David Hendley on fri 2 mar 01
Craig, if your wheel head is wobbling you probably need
new bearings for the wheelhead shaft.
If you need new bearings, you will notice side-to-side
"play" in the wheelhead.
Another possibility is that the wheelhead is bent. If that
is the case, everything will feel tight, but the wheelhead
will dip down at the same spot on every revolution.
If your Pacifica is like mine, you have to remove the entire
piece of plastic from the top of the table to get to the top
bearing. It's glued on, and you just (gently) pull it off.
You can buy new bearings at the bearing supply house.
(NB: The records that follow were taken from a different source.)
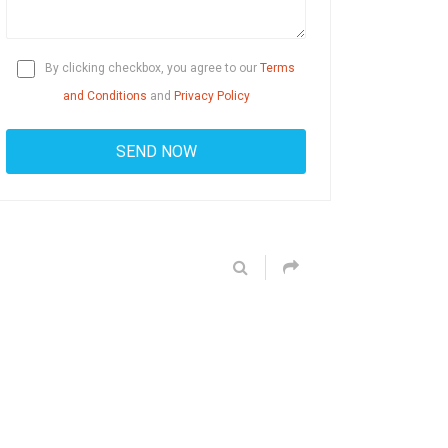
By clicking checkbox, you agree to our
Terms
and Conditions
and
Privacy Policy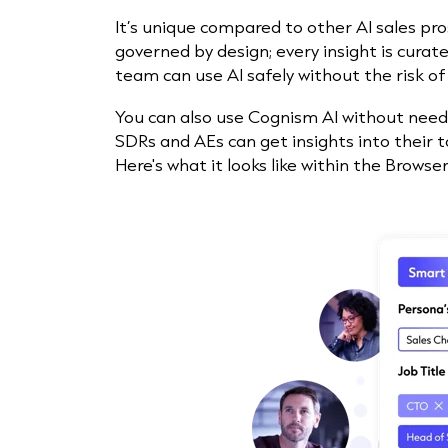
It’s unique compared to other AI sales pro
governed by design; every insight is curat
team can use AI safely without the risk of
You can also use Cognism AI without needi
SDRs and AEs can get insights into their t
Here's what it looks like within the Browse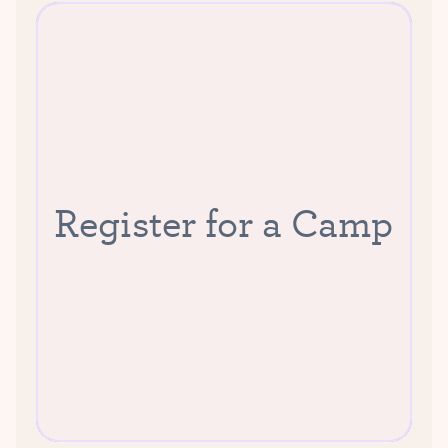
Register for a Camp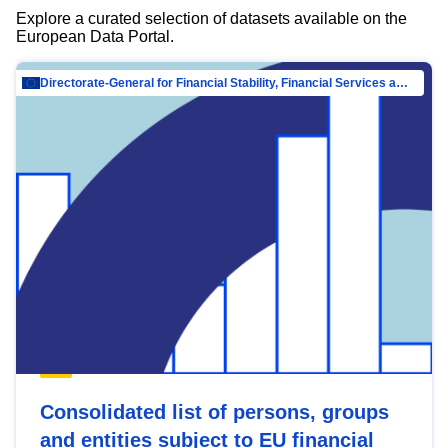
Explore a curated selection of datasets available on the
European Data Portal.
Directorate-General for Financial Stability, Financial Services and Capital Mar…
Consolidated list of persons, groups
and entities subject to EU financial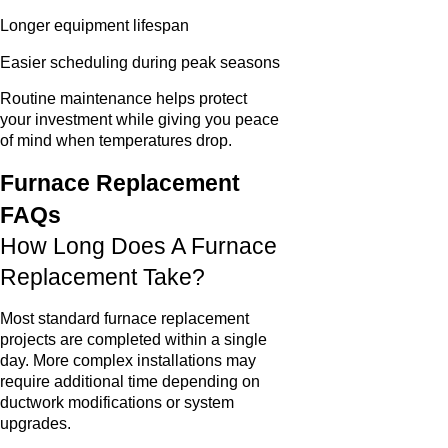
Longer equipment lifespan
Easier scheduling during peak seasons
Routine maintenance helps protect
your investment while giving you peace
of mind when temperatures drop.
Furnace Replacement
FAQs
How Long Does A Furnace
Replacement Take?
Most standard furnace replacement
projects are completed within a single
day. More complex installations may
require additional time depending on
ductwork modifications or system
upgrades.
If the wheelhead is bent, the best bet is to just buy a new
one from Pacifica (Laguna).
----- Original Message -----
From: craig clark
Sent: Thursday, March 01, 2001 11:58 AM
Subject: Re: Homemade wheel accessories
| I've been keeping up with the discussion about building an electric wheel
| because I'm considering designing and building one that will easily handle
| 75 to 100 lbs of clay. I've got a Pacifica 800 and it does the job well
| enough, but is showing wear and tear (I've developed a wobble in the wheel
| head that is probably due the torque force applied when throwing larger
| diameter platters- 30 inches plus.) Any suggestions?
| Also, what are throwing stones????????????
| Craig Dunn Clark
| Houston, Texas
Michael McDowell on sun 4 mar 01
David Hendley's advice on replacing the bearing is right on, IF, as he says,
you need new bearings (in which case you'll notice side to side play). I don't
know that a bent wheelhead is really a "get a new one from the factory"
problem though. A few years back, the Pacifica factory was just a little ways
from here. I remember stopping by one time when Bob Lutweiler, the developer
of the wheel, was straightening wheelheads for a new bunch of wheels. As he
related the story, the machining by the people who make the heads was rarely
as perfect as a potter likes. That final amount of wobble was taken out at the
factory with a mallet. Bob would patiently attach each new wheelhead to its
wheel, then hold a magic marker just above the spinning head to mark only the
highest point. Then he'd whack that high part with a mallet, and check again.
Personally, if my wheelhead ever develops a bend maybe as a result of using it
for a stool or a ladder or something, I think I'll try the mallet myself.
Whatcom County, WA USA
Claude Stephens on mon 5 mar 01
Your right about the Pacifica Mallet method. I was experiencing
difficulties with a wheelhead a couple years ago. My call for help to
Pacifica yielded the same results. It seemed a bit loony to me for something
I thought required tight tolerances to be adjusted with a good whack. But I
knew they were the folks in the know and luckily I had the use a fixed
Micrometer to take the place of the magic marker. I did mark the head with
the marker as the high spot crested no different from you. The Micrometer
just afforded me the actual numbers to prove the method.
Sure enough just as advertised the mallet method was a success. It's
been a while and I'm not sure of the numbers but it seems like the correction
was from .012" to .004".
Enough fun, time for work and working for the weekend's clay.
Claude - A lurker that waits for the proper time to speak and in constant
appreciation of those that have spent their life doing what I've only found
and are kind enough to share what they can.